#### [AUFGABENSTELLUNG]
Schreibe im Text über transformative Lernprozesse alles von „Da transformative Lernprozesse“ bis hinunter zu „den Modellprojekten reflektiert.“ neu und setze dabei überall „Gruppen“ an die Stelle von „Initiativen“.
======== TEXT ========
Da transformative Lernprozesse nicht direkt gesteuert werden können, sondern eher durch problem- und handlungsorientiertes Lernen in gesellschaftlichen Gestaltungsräumen, also im direkten Tun, befördert werden, wurde in dem Projekt eine Praxisphase eingeplant. In dieser haben sich drei Initiativen mit Partnern aus dem jeweils anderen engagementpolitischen Bereich zusammengetan und in einer einjährigen experimentellen Phase gemeinsam ein Modellprojekt konzipiert und durchgeführt. Während dieser Zeit wurden die Initiativen von ISInova, dem BBE und dem BUND begleitet. Gemeinsam wurden die Prozesse, Schwierigkeiten und Problemlösungen in den Modellprojekten reflektiert.
======== EXTRAHIERTE EINTRÄGE ========
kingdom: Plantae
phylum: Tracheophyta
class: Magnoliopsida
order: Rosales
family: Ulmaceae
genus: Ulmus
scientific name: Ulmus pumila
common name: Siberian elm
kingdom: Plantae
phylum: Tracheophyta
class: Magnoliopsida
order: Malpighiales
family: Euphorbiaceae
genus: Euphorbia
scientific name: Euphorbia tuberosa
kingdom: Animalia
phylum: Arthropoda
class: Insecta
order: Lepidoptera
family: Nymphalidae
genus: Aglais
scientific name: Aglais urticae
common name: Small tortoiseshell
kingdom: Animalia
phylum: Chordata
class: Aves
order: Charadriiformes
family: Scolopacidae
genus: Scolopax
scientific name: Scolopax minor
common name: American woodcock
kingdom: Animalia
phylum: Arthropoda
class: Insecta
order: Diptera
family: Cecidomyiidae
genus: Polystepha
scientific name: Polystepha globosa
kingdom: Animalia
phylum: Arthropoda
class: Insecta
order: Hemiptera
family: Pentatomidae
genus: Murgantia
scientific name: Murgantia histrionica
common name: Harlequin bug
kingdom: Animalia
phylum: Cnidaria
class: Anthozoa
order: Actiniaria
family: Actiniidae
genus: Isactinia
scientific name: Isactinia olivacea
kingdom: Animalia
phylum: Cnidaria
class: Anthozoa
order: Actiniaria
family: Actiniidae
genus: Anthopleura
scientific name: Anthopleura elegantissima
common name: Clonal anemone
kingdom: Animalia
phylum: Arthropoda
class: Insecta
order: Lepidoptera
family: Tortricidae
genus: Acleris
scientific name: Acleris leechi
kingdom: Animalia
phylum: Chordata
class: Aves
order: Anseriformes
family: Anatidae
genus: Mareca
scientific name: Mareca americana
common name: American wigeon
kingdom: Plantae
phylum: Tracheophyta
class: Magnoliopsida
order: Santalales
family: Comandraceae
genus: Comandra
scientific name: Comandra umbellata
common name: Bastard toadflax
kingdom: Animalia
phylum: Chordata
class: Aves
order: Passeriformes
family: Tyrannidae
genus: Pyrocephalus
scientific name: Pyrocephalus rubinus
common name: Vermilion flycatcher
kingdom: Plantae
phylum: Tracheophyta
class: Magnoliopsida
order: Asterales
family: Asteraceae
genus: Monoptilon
========
#### [ENDERGEBNIS]
Da transformative Lernprozesse nicht direkt gesteuert werden können, sondern eher durch problem- und handlungsorientiertes Lernen in gesellschaftlichen Gestaltungsräumen, also im direkten Tun, befördert werden, wurde in dem Projekt eine Praxisphase eingeplant. In dieser haben sich drei Gruppen mit Partnern aus dem jeweils anderen engagementpolitischen Bereich zusammengetan und in einer einjährigen experimentellen Phase gemeinsam ein Modellprojekt konzipiert und durchgeführt. Während dieser Zeit wurden die Gruppen von ISInova, dem BBE und dem BUND begleitet. Gemeinsam wurden die Prozesse, Schwierigkeiten und Problemlösungen in den Modellprojekten reflektiert.